- _TASK_
Find the line with "144, 345, 185]" and the line with "pink-coloured volume |" in the entries below; output exactly those two lines, every line between them, and no others.

»»

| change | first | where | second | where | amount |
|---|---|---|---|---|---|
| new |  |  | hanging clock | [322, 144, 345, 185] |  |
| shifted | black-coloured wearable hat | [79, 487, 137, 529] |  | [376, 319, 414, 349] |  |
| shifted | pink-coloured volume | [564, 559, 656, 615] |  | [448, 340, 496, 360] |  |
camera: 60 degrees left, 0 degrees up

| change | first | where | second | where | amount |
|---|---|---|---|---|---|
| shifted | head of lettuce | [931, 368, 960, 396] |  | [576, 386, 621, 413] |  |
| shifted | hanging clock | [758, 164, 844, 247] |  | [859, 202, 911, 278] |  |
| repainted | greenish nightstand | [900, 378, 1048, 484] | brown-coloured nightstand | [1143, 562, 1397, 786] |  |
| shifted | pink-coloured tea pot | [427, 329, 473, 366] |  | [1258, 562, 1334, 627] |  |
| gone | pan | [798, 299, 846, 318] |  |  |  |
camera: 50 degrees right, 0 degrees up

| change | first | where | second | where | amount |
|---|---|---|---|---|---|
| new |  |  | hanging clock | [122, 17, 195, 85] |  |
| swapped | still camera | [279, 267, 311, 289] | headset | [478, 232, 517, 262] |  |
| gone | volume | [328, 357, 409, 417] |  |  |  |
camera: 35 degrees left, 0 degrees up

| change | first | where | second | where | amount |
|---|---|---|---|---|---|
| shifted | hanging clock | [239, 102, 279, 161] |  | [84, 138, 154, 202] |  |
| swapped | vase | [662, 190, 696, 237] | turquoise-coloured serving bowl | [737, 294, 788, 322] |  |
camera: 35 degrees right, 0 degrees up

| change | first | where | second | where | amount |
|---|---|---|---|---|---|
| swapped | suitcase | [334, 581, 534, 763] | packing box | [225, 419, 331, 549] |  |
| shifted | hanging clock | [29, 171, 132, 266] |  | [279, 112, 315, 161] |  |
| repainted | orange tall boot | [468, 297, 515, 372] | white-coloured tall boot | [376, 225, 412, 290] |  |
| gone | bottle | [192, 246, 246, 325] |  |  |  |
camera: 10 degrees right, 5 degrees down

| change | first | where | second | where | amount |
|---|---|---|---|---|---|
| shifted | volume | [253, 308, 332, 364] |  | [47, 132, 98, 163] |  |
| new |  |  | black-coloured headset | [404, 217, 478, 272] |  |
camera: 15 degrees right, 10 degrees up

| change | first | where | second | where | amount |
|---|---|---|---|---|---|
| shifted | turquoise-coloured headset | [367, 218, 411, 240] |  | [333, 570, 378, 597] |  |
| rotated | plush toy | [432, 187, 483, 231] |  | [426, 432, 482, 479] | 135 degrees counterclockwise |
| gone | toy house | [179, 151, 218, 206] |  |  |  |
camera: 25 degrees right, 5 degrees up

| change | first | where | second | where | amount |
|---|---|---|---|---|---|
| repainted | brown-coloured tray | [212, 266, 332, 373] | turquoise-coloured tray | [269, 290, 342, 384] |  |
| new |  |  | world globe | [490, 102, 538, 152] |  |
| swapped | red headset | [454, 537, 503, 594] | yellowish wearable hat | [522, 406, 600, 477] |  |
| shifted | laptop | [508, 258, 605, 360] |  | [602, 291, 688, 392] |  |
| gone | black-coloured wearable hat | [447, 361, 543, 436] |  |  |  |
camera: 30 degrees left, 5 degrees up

««

- _ANSWER BOX_
| new |  |  | hanging clock | [322, 144, 345, 185] |  |
| shifted | black-coloured wearable hat | [79, 487, 137, 529] |  | [376, 319, 414, 349] |  |
| shifted | pink-coloured volume | [564, 559, 656, 615] |  | [448, 340, 496, 360] |  |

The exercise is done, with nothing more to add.